Peggy didn’t know exactly what he meant, or what to do, but she whispered a wish that they might go still quicker, and the car rose in the air and raced along just a little above the level of the hedges.

“I think this is lovelier than anything we’ve done at all!” she shouted back to the Giant. “Oh, look! we’re coming to a town, I do believe! I wish I could drive through it just as though I was a real chauffeur. It would be so grand!”“Steady, steady! Wishes don’t grow on blackberry bushes,” cried the Giant warningly, but at once the car slowed down, and dropped into the high road, and Peggy found herself dressed exactly like the girl she had seen, and driving slowly along at the rate of about fifteen miles an hour. At first she tried to steer the car herself, but when she found that it guided itself when left alone, and that the horn sounded and the gear changed much better by themselves, she leant back and amused herself by staring at the people, and then at the shops, as they reached the principal streets of the town.

Suddenly she noticed that all the people they passed were beginning to behave in the most extraordinary manner, some of them racing away down side streets, screaming, others beginning to chase the car and shout at the top of their voices. Once they came on a line of policemen all standing in a row across the road with notebooks in their hands, but the car made very short work of them, scattering them in all directions, and though Peggy turned round and saw them picking themselves up at once and evidently not hurt in the very least, such a roar went up from the crowds in the streets that she asked the Giant in great perplexity why they were all so angry. Hadn’t they ever seen a lady chauffeur before?

“I expect it’s partly because of me,” said the Giant comfortably. “I knocked a piece right off the General Post Office just now with my elbow. You’d better rise again, I think.”

Peggy wished—but to her horror nothing happened, except that the car began to slow down, and crowds and crowds of people from all directions at once pressed around it, shouting and shaking their fists at the Giant.

“Goodness me!” said the Giant, who had no sooner pushed away one lot than another came up. “The Magic’s gone wrong again! Turn the Ring quickly!”

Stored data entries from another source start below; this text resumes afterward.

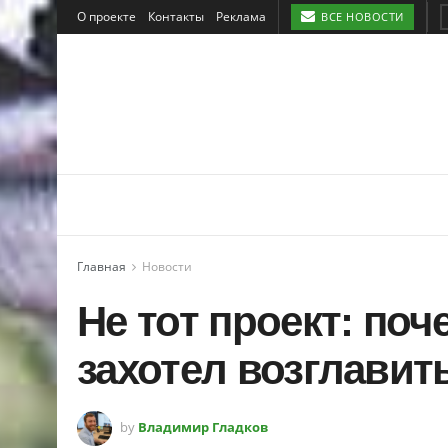
О проекте
Контакты
Реклама
ВСЕ НОВОСТИ
Главная
Новости
Не тот проект: поч
захотел возглави
by
Владимир Гладков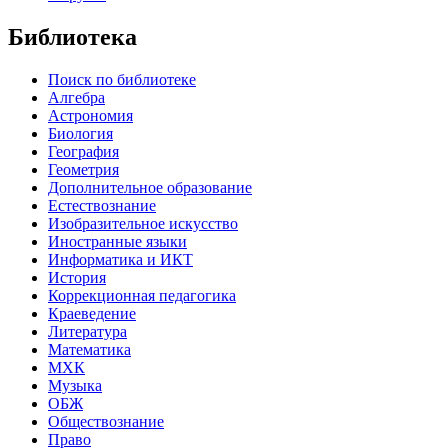
Библиотека
Поиск по библиотеке
Алгебра
Астрономия
Биология
География
Геометрия
Дополнительное образование
Естествознание
Изобразительное искусство
Иностранные языки
Информатика и ИКТ
История
Коррекционная педагогика
Краеведение
Литература
Математика
МХК
Музыка
ОБЖ
Обществознание
Право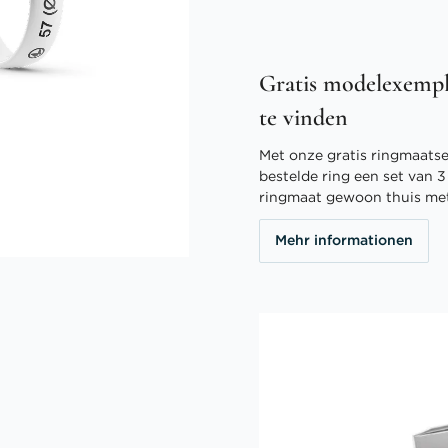
Gratis modelexempl
te vinden
Met onze gratis ringmaatser
bestelde ring een set van 
ringmaat gewoon thuis me
Mehr informationen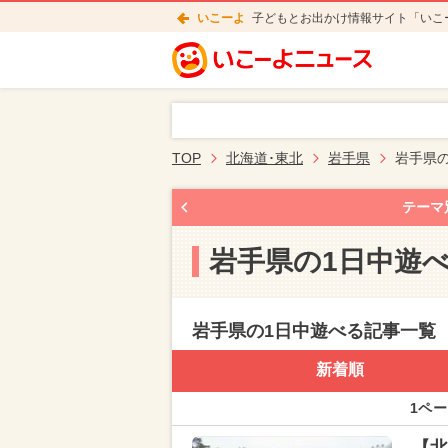
いこーよ
子どもとお出かけ情報サイト「いこ
TOP
北海道･東北
岩手県
岩手県
テーマ
岩手県の1日中遊
岩手県の1日中遊べる記事一覧
新着順
1ペー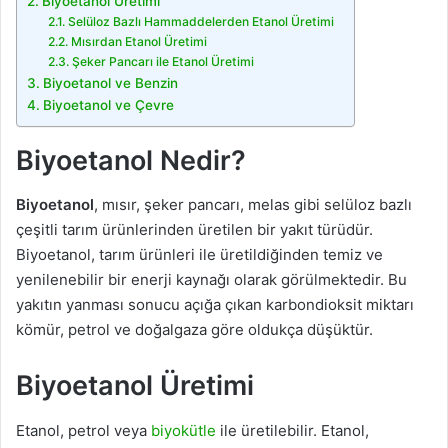
Biyoetanol Üretimi
Selüloz Bazlı Hammaddelerden Etanol Üretimi
Mısırdan Etanol Üretimi
Şeker Pancarı ile Etanol Üretimi
Biyoetanol ve Benzin
Biyoetanol ve Çevre
Biyoetanol Nedir?
Biyoetanol
, mısır, şeker pancarı, melas gibi selüloz bazlı
çeşitli tarım ürünlerinden üretilen bir yakıt türüdür.
Biyoetanol, tarım ürünleri ile üretildiğinden temiz ve
yenilenebilir bir enerji kaynağı olarak görülmektedir. Bu
yakıtın yanması sonucu açığa çıkan karbondioksit miktarı
kömür, petrol ve doğalgaza göre oldukça düşüktür.
Biyoetanol Üretimi
Etanol, petrol veya
biyokütle
ile üretilebilir. Etanol,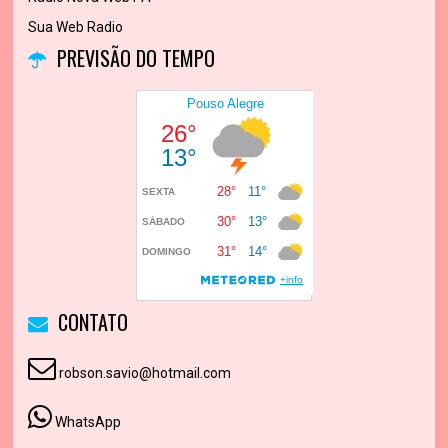
Sua Web Radio
PREVISÃO DO TEMPO
CONTATO
robson.savio@hotmail.com
WhatsApp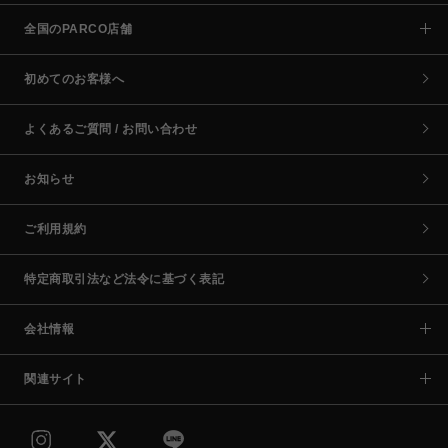
全国のPARCO店舗
初めてのお客様へ
よくあるご質問 / お問い合わせ
お知らせ
ご利用規約
特定商取引法など法令に基づく表記
会社情報
関連サイト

Peggy did so, and the car rose with an awful jerk into the air and began to twist in and out amongst the chimney pots in an aimless sort of way till the Giant nearly toppled out, and Peggy felt quite giddy. At last she seized the wheel and tried to steer, and really felt they were making a little headway, when suddenly, without any warning, the car made a dart upwards, and then dropped on to the top of an ornamental steeple crowning the new Town Hall, where it stuck, the wheels turning madly.

“Now we are in a fix!” said the Giant uneasily. “I thought I’d remembered all about the wishing by now, but I’ve made a hash of it this time, and no mistake. You’d better wish we were safely home again. I can always manage that.”

“No, thank you!” said Peggy. “I did that yesterday before I’d used up all my wishes. I’m not going to do it again. I don’t mind it up here at all; I think it’s rather fun!”

That’s not much fun!” said the Giant, looking down out of the car.

Peggy looked too—and could not help giving a little jump. Packed in the Square below them was the first crowd she had ever seen, and it was really rather frightening. Everybody was looking up and shouting and waving, and there was no doubt at all that they were very angry indeed. Still, in spite of the muddles the Giant so often made, Peggy always felt perfectly safe with him.

“I can’t hear what they say,” she said, “all talking at once like that! Do call down and ask them to speak clearer. They’ll hear you.”But the Giant was shaking with fright, and trying to hide himself under the seat, which, considering he was many sizes too big for the car, looked a hopeless task.

“Better leave them alone,” he muttered. “They’ll only get angrier still if we answer them.”

At that moment Peggy noticed a little fat man in a long red gown making his way through the crowd. Behind him came two men carrying a long ladder. This they put against the Town Hall, and the little fat man climbed to the top, and then off on to the roof just below the car. He was purple in the face with breathlessness and rage.